|Address:||San Polo 1977, 1978|
|Current use:||private, partially university|
A well conserved example of a two-familiy-palazzo of the 'gotico fiorito' with a six-light loggia in the second piano nobile, based on the Doge's Palace. The building was built before 1442, since a document proves that in said year Francesco Sforza was guest in the palazzo (terminus ante quem). As the widths of the loggia arches in the first and second piano nobile are not exactly equal, it was impossible to arrange them exactly one over another. The second piano nobile has four single windows in the wings with pendant-tracery.

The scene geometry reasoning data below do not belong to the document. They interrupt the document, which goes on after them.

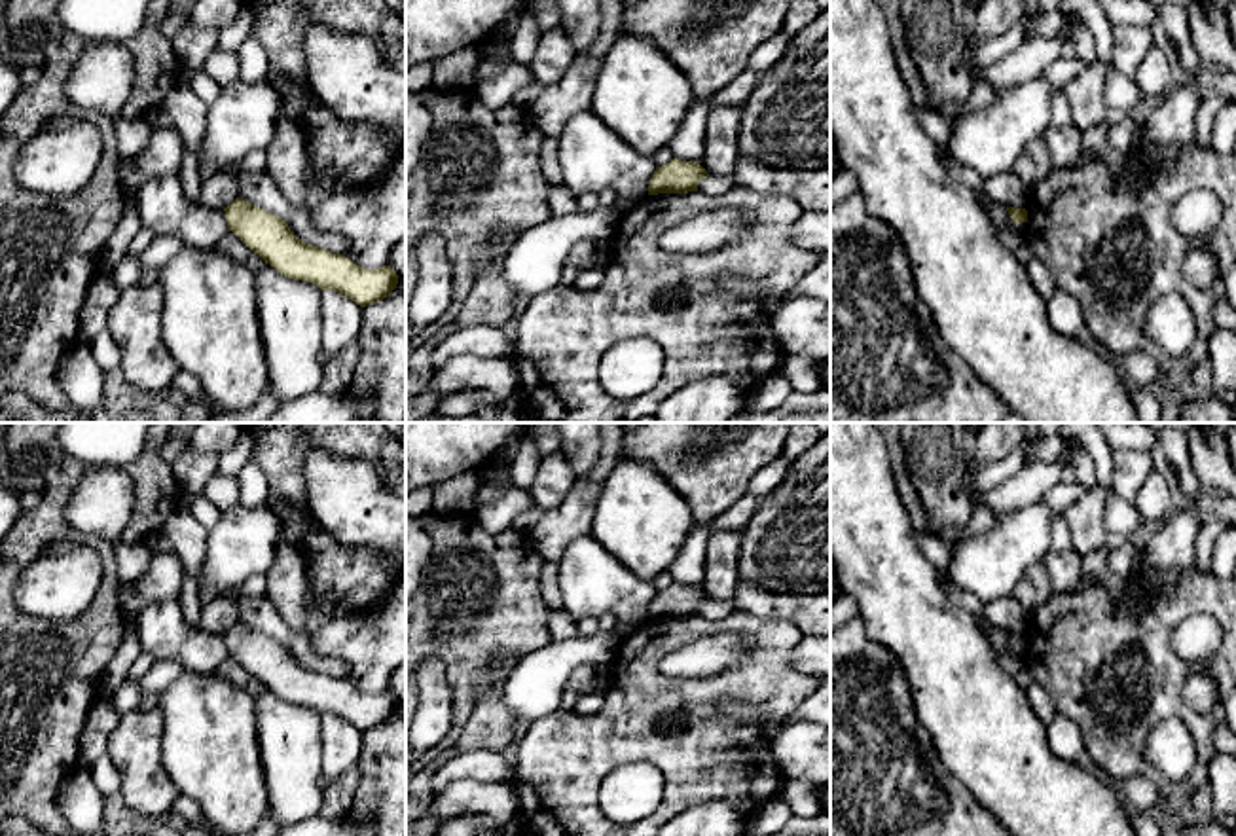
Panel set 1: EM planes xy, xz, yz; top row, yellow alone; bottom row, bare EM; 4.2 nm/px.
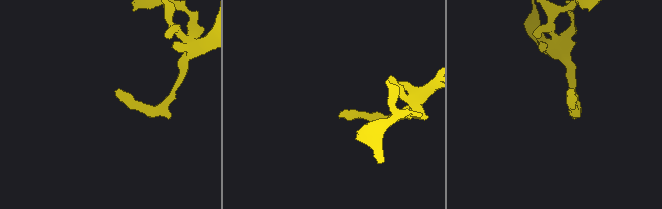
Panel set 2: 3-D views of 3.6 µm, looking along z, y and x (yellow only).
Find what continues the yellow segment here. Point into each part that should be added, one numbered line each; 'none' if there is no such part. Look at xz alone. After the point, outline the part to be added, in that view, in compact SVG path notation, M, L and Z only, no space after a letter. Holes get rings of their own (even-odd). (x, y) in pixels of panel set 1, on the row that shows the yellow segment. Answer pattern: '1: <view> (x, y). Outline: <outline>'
none

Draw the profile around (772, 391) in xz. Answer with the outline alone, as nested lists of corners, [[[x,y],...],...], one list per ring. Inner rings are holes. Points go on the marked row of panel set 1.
[[[781,373],[770,375],[745,394],[743,409],[749,411],[773,409],[781,406],[791,392],[792,387]]]

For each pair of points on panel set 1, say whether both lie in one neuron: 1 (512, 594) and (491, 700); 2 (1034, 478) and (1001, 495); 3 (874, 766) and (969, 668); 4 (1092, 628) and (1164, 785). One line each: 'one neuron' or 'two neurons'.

The larger courtyards still has a partially original, but heavily restored stairway with small sculptures on the guardrail, leading via a platform to the portego of the second piano nobile. During the last restoration in 1998/99, some remnants of polychrome frescoes were recovered on the brick façade as well as a part of a segment-arch window in the water floor. According to the map by Jacopo de'Barbari we know that the water floor was originally lighted by such segment arch windows, and not by today's rectangular ones. Stylistically, the palace is related to the Palazzo Giustinian Faccanon and the Palazzo Brandolini d'Adda.
Until 1868, the palazzo remained property of the Bernardo family, which died out. The current owners of the second floor are the Avogadro degli Azzoni counts.